At the surface, putting cloud, a euphemism for Internet-based computing, in the title of the group underscores the industry shift toward hosting applications and other data-driven infrastructure on the Web and letting a vendor hold it for you.
See this great Gartner definition here as well as the designation of the cloud as a disruptive force in the IT industry.
Yahoo already does this with so many apps, including Yahoo Search and Yahoo Mail. Cloud computing clarifies and exemplifies that. Through its leading search and popular Gmail and Docs apps, Google is perhaps the biggest cloud computing provider thus far.
On the enterprise apps part of the cloud, we have Salesforce.com taking the lead with dozens of others in the long tail. So, why rejigger a group with this cloud focus?
Remember, Yahoo's technology goal is to completely rewire its Web mail and search platforms to be open. This is already happening with third-party application development for SearchMonkey. But the company also wants to break down the barriers between its 266 million e-mail users.

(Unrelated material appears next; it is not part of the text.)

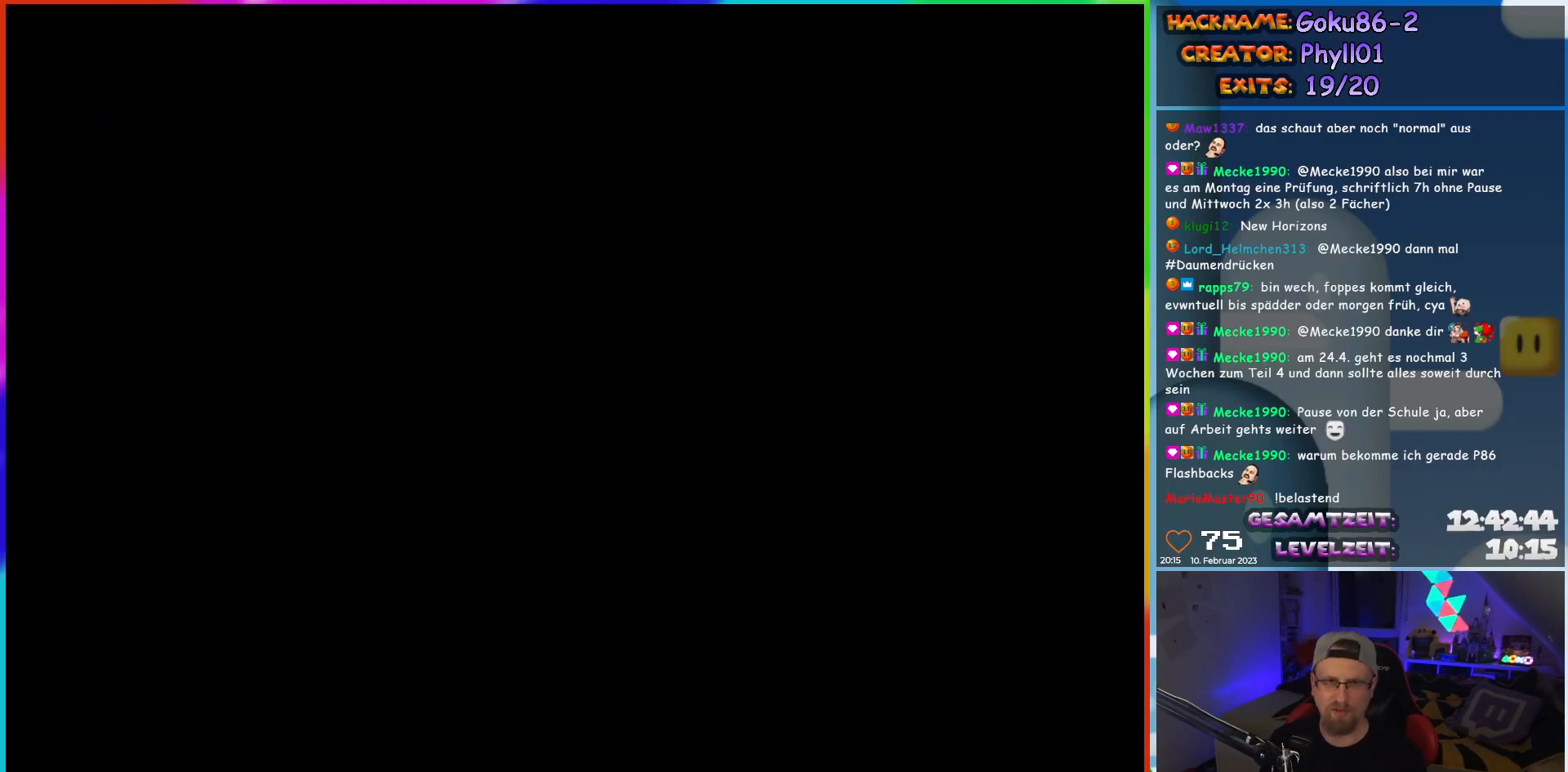
{"buttons": ["Y"], "events": [[317, "Y", "down"]]}
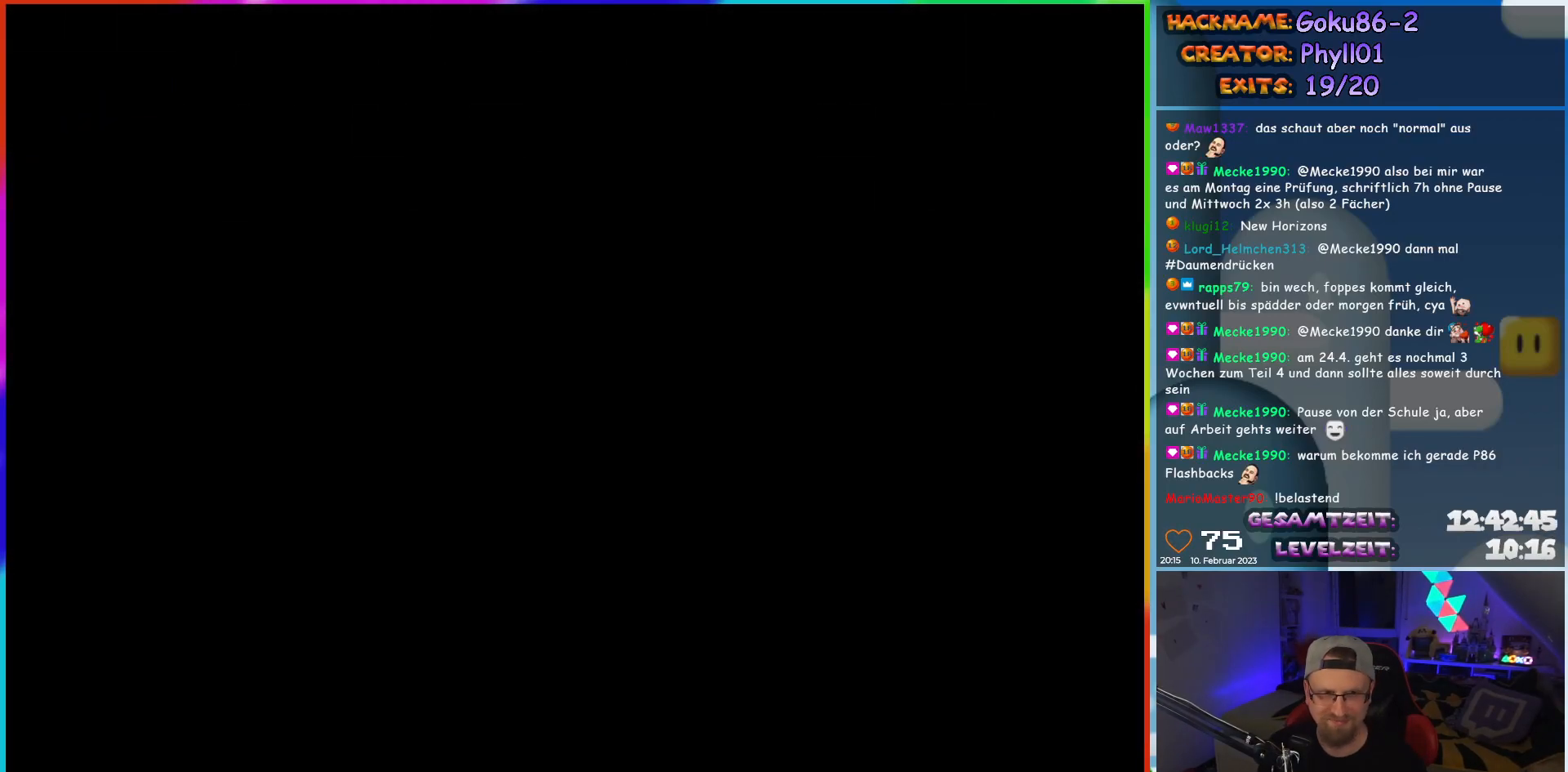
{"buttons": ["B", "Y"], "events": [[350, "B", "down"]]}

This will take some rearchitecting and the company may have to buy a bunch of new servers and storage arrays to do this. But it also may require a whole new Web platform, one big search and social network to serve Yahoo users.
In closing, I read about these moves and I'm torn between being excited and feeling a certain dread because I'm not sure Yahoo shareholders, through courting Microsoft, Icahn or new board members, will let Yahoo execute its plan.
And that's a shame for this former Internet darling. What do you think?